What you should do: Report every line of the data below that contains the string "roll", matching case exactly.

Data shown:
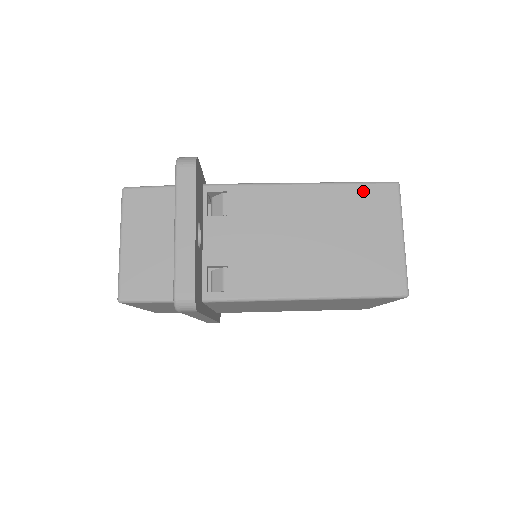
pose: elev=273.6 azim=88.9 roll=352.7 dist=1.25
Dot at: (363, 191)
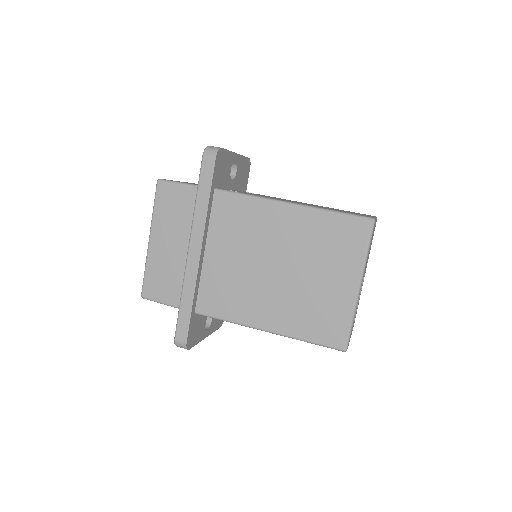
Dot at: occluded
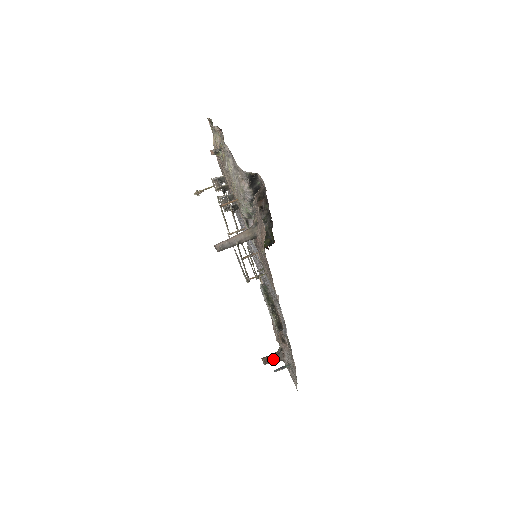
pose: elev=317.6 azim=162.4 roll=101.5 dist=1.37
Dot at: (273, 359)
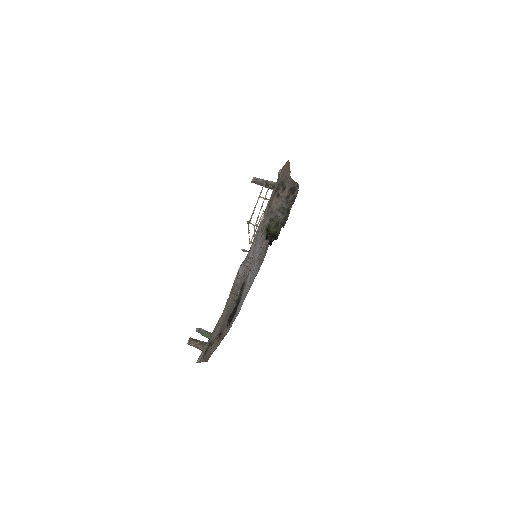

---

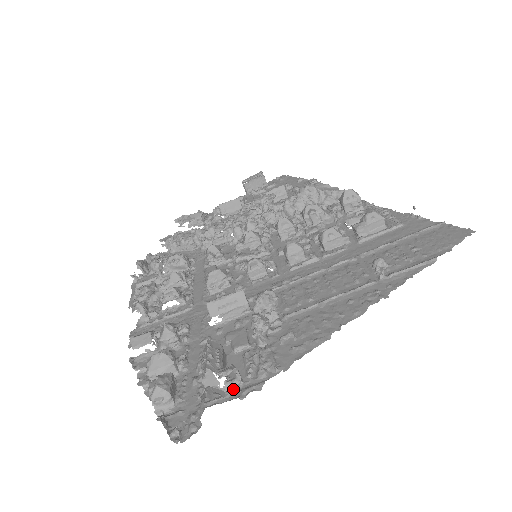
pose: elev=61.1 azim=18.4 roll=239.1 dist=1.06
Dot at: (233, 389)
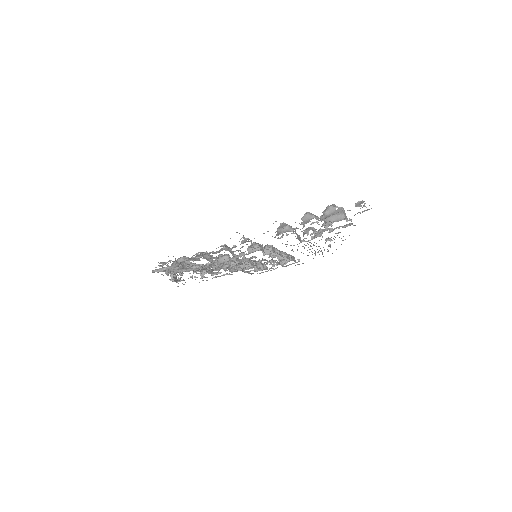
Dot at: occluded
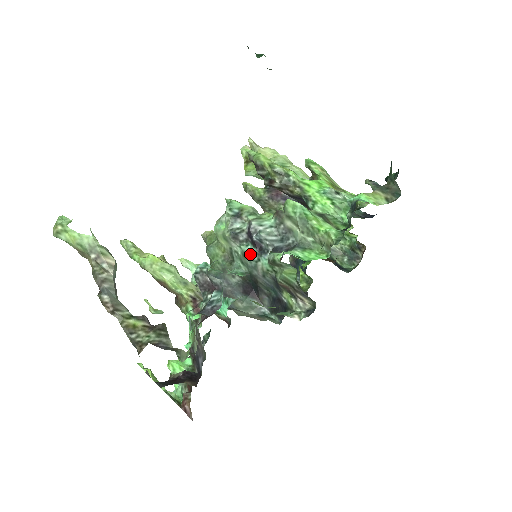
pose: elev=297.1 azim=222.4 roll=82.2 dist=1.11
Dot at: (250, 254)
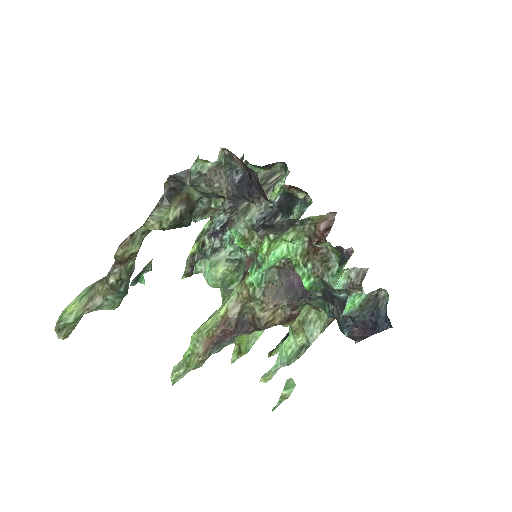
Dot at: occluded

---

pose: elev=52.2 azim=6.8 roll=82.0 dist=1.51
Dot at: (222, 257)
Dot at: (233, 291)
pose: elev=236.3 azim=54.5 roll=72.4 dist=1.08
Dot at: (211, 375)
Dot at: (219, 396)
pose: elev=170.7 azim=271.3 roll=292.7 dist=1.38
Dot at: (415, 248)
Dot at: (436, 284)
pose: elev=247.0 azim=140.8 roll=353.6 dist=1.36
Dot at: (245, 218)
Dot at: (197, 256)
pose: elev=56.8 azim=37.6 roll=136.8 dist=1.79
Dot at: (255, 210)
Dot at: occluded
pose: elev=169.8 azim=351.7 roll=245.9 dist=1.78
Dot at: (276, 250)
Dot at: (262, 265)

Written solution:
pose: elev=273.6 azim=88.9 roll=352.7 dist=1.25
pose: elev=317.6 azim=162.4 roll=101.5 dist=1.37
pose: elev=61.1 azim=18.4 roll=239.1 dist=1.06
pose: elev=297.1 azim=222.4 roll=82.2 dist=1.11
pose: elev=52.2 azim=6.8 roll=82.0 dist=1.51
pose: elev=236.3 azim=54.5 roll=72.4 dist=1.08
pose: elev=170.7 azim=271.3 roll=292.7 dist=1.38
pose: elev=247.0 azim=140.8 roll=353.6 dist=1.36
pose: elev=56.8 azim=37.6 roll=136.8 dist=1.79
pose: elev=169.8 azim=351.7 roll=245.9 dist=1.78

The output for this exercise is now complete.